Wednesday, August 3, 2011

THE MESSAGE OF POPE BENEDICT XVI TO THE SOMASCAN FATHERS!





St. Jerome Emiliani with Mary the Mother of Orphans


 


 



Pope's Message to Somascan Fathers


"Poverty of Love": "Root of Every Serious Human Problem"




CASTEL GANDOLFO, Italy, JULY 29, 2011 (Zenit.org).-
Here is a translation of Benedict XVI's message to the superior of the
Somascan Fathers, on the occasion of the jubilee to be celebrated by the
order to mark the 500th anniversary of the founder's miraculous release
from prison.





The founder, St. Jerome Emiliani (1481-1537), is the patron of orphans and abandoned children.





The celebrations will open in Venice on Sept. 25, with a Mass in St.
Mark's Basilica, and will continue throughout the year with a series of
historical meetings dedicated to the person and spirituality of the
saint. The jubilee will conclude with a nighttime youth pilgrimage to
the shrine of the Great Virgin of Treviso, in Italy. The official
closing will take place in Somasca on Sept. 30, 2012.




* * *





To the Reverend Father Franco Moscone, CRS


Minister-General of the Order of the Somasca Regular Clerics






I have learned with profound satisfaction that this order is
preparing to celebrate with a jubilee year a joyous and important date
for its history and charism. Next Sept. 27 is, in fact, the fifth
centenary of the miraculous release from prison, wrought by Mary Most
Holy, of the founder, St. Jerome Emiliani, universal patron of orphans
and abandoned youth: a prodigious event that, at the same time, changed
the course of a human life and began a highly significant experience of
consecrated life for the history of the Church.

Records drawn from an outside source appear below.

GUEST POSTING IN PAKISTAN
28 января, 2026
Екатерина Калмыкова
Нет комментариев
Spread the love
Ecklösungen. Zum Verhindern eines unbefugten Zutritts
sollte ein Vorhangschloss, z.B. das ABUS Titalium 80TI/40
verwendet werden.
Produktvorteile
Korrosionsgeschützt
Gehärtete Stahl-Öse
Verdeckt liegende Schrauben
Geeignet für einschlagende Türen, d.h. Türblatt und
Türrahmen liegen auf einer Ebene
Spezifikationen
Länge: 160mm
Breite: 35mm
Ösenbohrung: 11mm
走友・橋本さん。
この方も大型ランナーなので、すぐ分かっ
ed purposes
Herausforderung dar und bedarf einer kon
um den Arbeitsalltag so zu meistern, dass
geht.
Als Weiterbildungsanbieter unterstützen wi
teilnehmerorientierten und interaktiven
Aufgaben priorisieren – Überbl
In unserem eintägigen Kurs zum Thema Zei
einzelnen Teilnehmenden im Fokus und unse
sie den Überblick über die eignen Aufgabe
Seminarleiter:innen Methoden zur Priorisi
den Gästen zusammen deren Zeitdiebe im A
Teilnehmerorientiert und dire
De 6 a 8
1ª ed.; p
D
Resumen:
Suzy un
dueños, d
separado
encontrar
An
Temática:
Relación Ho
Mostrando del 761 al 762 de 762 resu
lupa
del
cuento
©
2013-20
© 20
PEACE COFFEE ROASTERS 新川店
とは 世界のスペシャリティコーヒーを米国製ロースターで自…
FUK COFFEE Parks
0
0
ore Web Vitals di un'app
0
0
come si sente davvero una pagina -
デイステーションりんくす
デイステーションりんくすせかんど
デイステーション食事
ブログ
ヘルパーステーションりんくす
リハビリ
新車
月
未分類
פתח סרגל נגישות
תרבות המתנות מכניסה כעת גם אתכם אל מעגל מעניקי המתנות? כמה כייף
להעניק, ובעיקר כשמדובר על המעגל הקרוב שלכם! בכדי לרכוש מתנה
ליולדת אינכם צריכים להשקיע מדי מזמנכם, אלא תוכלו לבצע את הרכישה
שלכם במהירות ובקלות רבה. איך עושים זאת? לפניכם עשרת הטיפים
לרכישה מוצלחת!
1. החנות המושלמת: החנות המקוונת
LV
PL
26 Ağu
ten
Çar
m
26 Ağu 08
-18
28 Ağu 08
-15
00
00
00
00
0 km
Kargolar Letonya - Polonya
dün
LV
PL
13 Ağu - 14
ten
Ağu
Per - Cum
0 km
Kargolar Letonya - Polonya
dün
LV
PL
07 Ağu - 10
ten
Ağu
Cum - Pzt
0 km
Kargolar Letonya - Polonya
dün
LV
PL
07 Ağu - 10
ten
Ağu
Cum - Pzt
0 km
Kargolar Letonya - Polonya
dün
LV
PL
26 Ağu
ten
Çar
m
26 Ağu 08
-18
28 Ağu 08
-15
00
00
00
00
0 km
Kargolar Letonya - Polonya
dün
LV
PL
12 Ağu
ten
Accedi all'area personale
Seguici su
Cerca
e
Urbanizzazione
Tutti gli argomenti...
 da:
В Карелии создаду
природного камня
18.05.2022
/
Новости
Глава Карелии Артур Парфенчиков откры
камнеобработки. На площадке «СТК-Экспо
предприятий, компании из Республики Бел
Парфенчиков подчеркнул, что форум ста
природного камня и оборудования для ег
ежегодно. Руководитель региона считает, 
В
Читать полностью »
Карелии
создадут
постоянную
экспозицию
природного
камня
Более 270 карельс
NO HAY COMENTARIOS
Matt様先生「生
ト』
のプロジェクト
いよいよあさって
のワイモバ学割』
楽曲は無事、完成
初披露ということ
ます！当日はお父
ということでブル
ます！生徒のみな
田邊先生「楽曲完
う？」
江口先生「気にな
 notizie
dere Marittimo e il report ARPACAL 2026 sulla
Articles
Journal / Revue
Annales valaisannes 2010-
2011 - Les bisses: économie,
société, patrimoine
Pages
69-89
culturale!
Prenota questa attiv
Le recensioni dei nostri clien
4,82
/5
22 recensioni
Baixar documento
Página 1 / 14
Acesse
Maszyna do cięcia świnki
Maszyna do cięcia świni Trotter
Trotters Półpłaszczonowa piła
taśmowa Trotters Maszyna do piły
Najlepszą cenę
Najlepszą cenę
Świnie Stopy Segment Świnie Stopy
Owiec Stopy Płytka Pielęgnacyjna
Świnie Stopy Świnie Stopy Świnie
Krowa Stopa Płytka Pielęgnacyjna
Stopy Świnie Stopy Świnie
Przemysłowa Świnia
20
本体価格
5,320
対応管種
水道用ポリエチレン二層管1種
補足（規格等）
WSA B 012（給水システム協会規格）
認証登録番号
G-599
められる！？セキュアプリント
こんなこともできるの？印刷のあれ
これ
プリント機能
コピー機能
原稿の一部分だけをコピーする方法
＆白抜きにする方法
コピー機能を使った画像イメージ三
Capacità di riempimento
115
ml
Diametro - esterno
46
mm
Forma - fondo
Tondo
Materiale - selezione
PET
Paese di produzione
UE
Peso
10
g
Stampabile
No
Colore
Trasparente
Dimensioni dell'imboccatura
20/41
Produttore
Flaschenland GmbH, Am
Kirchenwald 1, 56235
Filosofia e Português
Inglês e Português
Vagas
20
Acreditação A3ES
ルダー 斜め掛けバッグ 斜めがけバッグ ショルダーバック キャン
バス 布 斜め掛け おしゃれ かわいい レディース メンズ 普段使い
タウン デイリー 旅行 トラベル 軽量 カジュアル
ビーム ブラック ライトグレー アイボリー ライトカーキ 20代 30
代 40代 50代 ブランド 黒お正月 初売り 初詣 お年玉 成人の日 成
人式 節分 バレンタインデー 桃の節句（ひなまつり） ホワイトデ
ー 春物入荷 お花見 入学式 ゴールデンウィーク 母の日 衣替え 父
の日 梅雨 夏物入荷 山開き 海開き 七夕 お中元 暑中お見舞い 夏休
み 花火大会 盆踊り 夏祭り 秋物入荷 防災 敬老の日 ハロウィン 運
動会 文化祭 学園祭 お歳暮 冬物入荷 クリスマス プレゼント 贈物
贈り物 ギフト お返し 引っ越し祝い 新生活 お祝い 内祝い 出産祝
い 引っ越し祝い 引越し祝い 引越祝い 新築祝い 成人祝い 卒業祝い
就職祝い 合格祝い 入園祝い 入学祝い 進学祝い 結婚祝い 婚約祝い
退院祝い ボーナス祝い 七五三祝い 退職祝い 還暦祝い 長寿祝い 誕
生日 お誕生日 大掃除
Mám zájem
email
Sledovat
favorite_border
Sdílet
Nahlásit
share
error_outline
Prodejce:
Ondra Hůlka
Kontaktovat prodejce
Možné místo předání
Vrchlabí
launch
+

The life of Venetian layman
Gerolamo Miani was as though "re-founded" on the night of Sept. 27,
1511, when after sincerely vowing to the Great Virgin of Treviso that he
would change his conduct, he was freed from the chains of prison
through the intercession of the Mother of God. He himself placed these
chains before the altar of the Virgin.






"Dirupisti vincula mea" (Psalm 116:16). The verse of the psalm
expresses the genuine interior revolution that took place after that
liberation, linked to the tormented political vicissitudes of the age.
It became an integral renewal of Jerome's personality: By divine
intervention he was liberated from the fetters of egoism, pride, and the
search for personal affirmation, so that his existence, initially
oriented especially to temporal goods, was centered solely on God, whom
he loved and served in a particular way in orphaned, sick and abandoned
youth.






Marked by his family vicissitudes, because of which he had become the
tutor of all his nephews who had been orphaned, St. Jerome developed
the idea that youth, in order to grow up with health -- and especially
the neediest -- cannot be abandoned, but that love is an essential
requisite. In him, love went beyond resourcefulness, and given that it
was a love that arose from the very charity of God, it was full of
patience and understanding: attentive, tender, ready for sacrifice, like
that of a mother.






The Church of the 16th century, divided by the Protestant schism and
in search also of a serious internal reform, enjoyed a re-flowering of
holiness that became the first and most original answer to requests for
renewal. The testimony of saints shows that one must only have
confidence in God: Trials, in fact, both on the personal as well as the
institutional level, serve to increase faith. God has his plans, even
when we do not succeed in understanding his ordinances.






Care of youth and their human and Christian education, which
characterizes the charism of the Somascans, continues to be a commitment
of the Church, at all times and in all places. It is necessary that the
growth of the new generations is nourished not only by cultural and
technical notions, but above all by love, which conquers individualism
and egoism and enables one to pay attention to the needs of every
brother and sister, even when they cannot be changed, and even more,
precisely then. 






The luminous example of St. Jerome Emiliani, described by Blessed
John Paul II as a "layman who inspired laymen," helps us to be concerned
about all the poverties experienced by our youth: moral, physical,
existential and above all, the poverty of love, the root of every
serious human problem.






Continuing to guide us with her support will be the Virgin Mary,
unsurpassable model of faith and charity. Just as she released the
chains that kept St. Jerome prisoner, with her maternal goodness may she
continue to liberate men from the fetters of sin and the prison of a
life deprived of love for God and for neighbor, offering the keys that
open God's heart to us and our hearts to God.






With these sentiments, I impart to you, Reverend Father, to all the
members of the Somascan Family, and to all those who will join the
jubilee celebrations with faith, a special apostolic blessing.